EXERCISE INPUT »
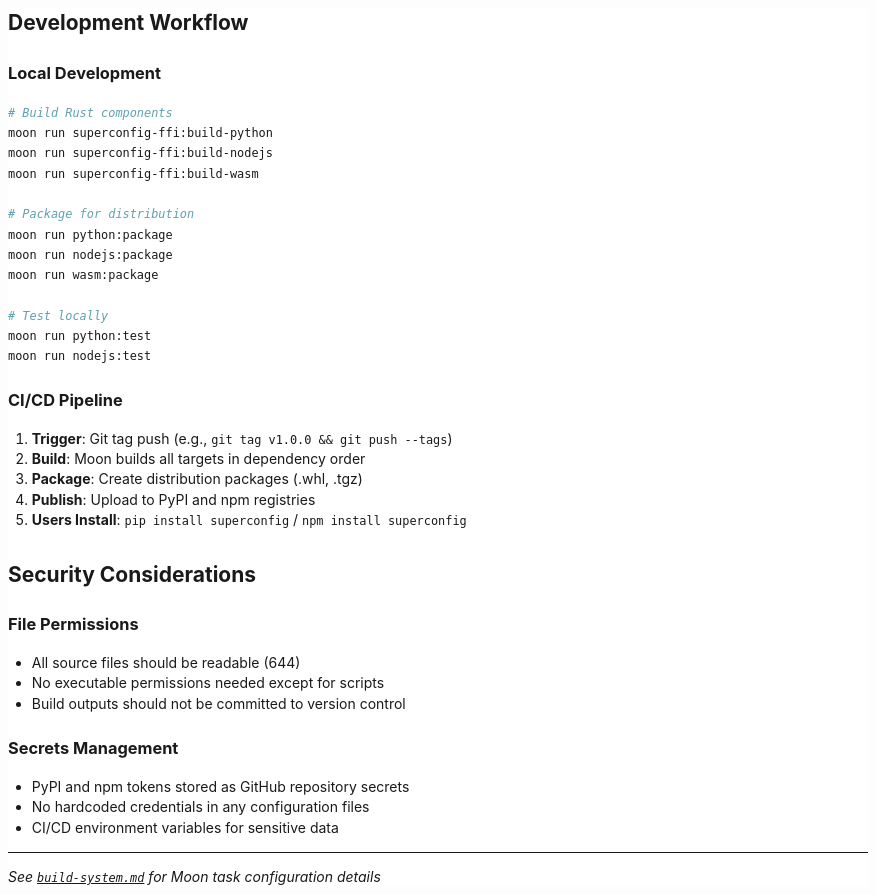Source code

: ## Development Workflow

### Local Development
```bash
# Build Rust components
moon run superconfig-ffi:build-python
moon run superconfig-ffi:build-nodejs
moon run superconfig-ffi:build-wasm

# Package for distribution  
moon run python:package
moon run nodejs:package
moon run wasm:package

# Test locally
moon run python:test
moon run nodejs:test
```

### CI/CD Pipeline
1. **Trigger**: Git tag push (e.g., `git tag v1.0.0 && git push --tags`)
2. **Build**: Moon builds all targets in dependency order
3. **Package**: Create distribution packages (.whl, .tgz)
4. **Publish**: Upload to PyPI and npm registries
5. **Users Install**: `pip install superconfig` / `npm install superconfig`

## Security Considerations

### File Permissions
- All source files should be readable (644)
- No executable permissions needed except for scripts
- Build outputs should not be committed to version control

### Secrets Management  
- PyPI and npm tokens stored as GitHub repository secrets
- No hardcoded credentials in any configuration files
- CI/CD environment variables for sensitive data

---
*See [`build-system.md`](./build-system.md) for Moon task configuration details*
--
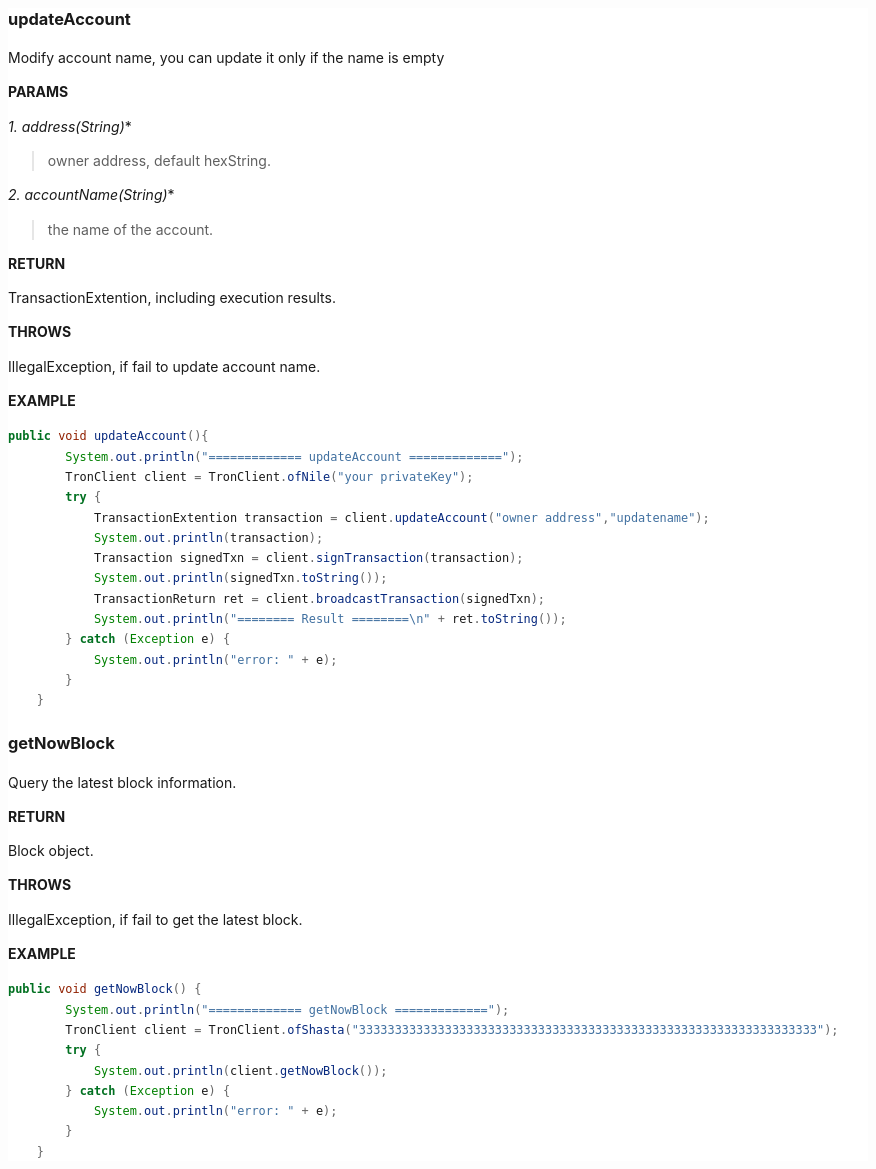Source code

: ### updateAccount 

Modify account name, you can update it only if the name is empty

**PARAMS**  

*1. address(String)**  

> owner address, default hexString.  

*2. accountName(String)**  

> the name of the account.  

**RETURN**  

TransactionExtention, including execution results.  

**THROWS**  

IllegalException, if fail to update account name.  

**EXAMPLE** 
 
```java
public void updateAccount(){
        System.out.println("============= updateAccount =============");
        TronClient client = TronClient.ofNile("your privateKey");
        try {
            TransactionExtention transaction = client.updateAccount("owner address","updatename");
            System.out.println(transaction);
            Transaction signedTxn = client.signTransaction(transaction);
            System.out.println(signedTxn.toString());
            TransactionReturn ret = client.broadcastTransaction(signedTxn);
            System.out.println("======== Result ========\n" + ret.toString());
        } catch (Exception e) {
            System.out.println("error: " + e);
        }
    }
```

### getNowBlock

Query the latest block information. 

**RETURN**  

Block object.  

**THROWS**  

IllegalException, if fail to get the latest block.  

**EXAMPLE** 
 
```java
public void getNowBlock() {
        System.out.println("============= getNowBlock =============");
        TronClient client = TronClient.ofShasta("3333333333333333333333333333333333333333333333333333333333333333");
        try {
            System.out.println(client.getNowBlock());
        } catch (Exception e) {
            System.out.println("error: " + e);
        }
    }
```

EXERCISE REQUIREMENTS »
Copy each line in the entries above where the word "TransactionExtention" shows up.

COMPLETED TASK »
TransactionExtention, including execution results.  
            TransactionExtention transaction = client.updateAccount("owner address","updatename");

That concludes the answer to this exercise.